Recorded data
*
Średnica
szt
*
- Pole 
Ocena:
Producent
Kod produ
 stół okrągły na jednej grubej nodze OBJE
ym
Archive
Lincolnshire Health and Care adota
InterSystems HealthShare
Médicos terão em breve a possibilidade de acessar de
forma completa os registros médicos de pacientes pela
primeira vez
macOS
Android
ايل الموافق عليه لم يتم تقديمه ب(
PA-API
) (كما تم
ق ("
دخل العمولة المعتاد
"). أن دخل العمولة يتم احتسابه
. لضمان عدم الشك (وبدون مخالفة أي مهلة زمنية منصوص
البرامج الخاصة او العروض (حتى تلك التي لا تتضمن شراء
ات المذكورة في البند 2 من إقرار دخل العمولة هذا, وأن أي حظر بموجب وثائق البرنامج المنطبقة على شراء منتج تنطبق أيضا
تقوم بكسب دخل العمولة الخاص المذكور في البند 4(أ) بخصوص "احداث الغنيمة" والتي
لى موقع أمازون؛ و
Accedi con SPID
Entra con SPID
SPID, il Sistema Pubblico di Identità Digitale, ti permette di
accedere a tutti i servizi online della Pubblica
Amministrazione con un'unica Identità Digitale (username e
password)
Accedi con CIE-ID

==

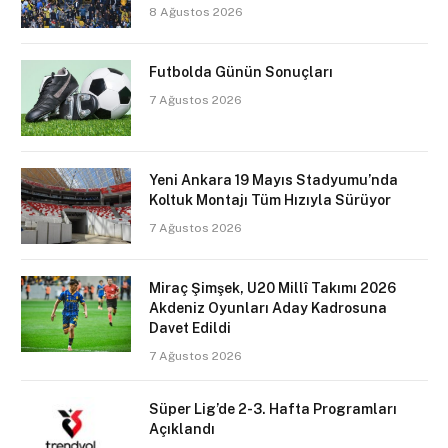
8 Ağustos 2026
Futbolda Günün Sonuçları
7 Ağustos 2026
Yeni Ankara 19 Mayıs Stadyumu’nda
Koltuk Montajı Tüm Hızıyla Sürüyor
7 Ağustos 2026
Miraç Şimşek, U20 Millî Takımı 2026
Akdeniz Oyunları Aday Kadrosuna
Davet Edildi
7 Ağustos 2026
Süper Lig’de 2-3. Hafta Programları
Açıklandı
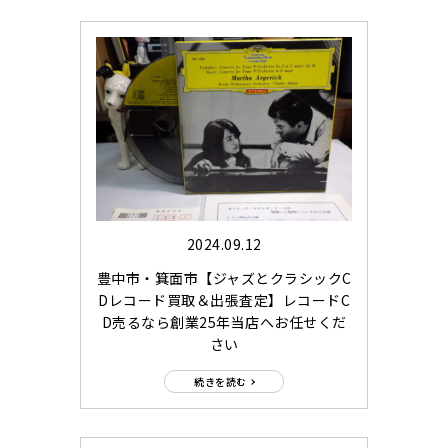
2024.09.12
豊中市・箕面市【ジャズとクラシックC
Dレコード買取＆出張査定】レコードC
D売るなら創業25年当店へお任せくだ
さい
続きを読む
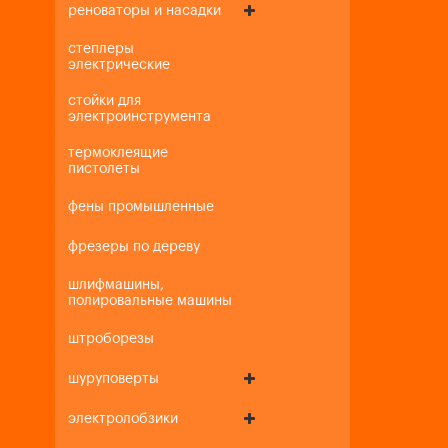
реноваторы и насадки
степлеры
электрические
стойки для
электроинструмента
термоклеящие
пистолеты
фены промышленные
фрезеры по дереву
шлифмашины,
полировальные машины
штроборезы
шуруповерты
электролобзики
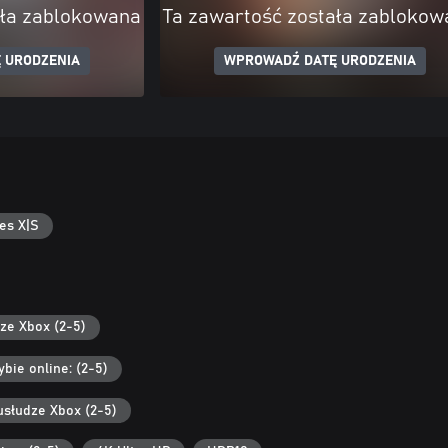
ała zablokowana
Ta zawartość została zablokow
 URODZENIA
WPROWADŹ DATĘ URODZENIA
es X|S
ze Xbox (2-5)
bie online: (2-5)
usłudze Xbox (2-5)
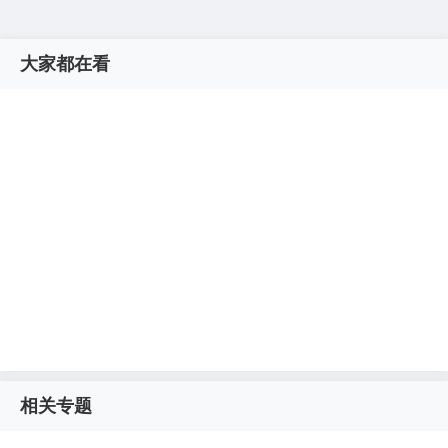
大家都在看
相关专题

--

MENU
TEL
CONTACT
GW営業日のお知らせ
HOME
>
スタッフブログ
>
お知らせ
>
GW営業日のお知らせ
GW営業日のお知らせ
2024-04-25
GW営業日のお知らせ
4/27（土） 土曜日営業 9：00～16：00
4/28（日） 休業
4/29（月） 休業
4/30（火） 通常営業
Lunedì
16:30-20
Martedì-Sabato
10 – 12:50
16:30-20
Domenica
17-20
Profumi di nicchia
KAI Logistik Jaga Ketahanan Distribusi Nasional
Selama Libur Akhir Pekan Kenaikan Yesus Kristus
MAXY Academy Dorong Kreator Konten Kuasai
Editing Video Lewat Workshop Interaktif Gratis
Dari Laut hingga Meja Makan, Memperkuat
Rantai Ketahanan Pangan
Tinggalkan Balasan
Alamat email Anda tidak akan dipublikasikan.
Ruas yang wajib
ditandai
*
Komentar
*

**Task description**
How many lines in the rows contain the word "Ketahanan"? Give only the number.

**Result for this exercise**
2